La imagen mientras tanto surcaba ya las balconadas de la calle Real buscando la amplitud de la plaza. Los voluntarios del Ayuntamiento se desdoblaban controlando que las vallas canalizasen el tráfico por el túnel y las columnas de devotos que seguían desfilando como un cauce interminable y cada vez más caudaloso. Algunos curiosos preferían los balcones engalanados para seguir la procesión y otros se encaramaban en el alto de San Francisco, junto al comedor de la Esperanza, para contemplar el desfile con la perspectiva que daba la distancia. En otros casos, como el de Toño y su madre Josefa -con problemas de movilidad- buscaron un lugar a la sombra y colocaron una silla para «que ella pueda ver pasar el Cristo. A mí me gustaría participar, pero así es imposible». En la cancha deportiva del Berbés, un grupo de jóvenes juega despreocupadamente. Al preguntarles si sabían por qué había tanta gente desfilando alrededor de la pista asintieron con la cabeza y murmuraron «es el Cristo, ¿verdad?».
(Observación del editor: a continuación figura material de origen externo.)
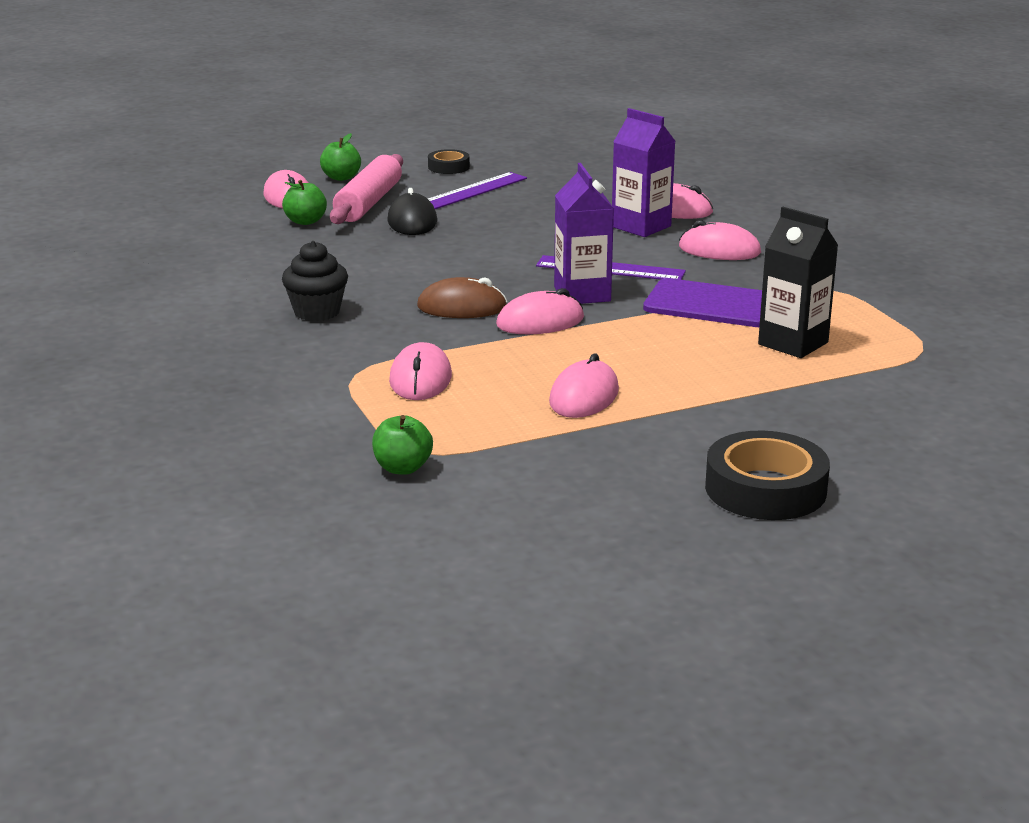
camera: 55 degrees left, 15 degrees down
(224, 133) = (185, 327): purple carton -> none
Una de las novedades fue la grabación de la procesión. Imágenes que permitirán a los visitantes de la web de la Hermandad del Cristo de la Victoria revivir uno de los actos religiosos más importantes de la ciudad que logra, año tras año, reunir a cerca de tres tercios de la población de Vigo. Un fenómeno religiosos y sociológico que además contó con la ayuda del astro rey, que no apretó demasiado haciendo más llevaderos los cerca de tres kilómetros de recorrido. La próxima cita será dentro de un año y bajo la misma devoción.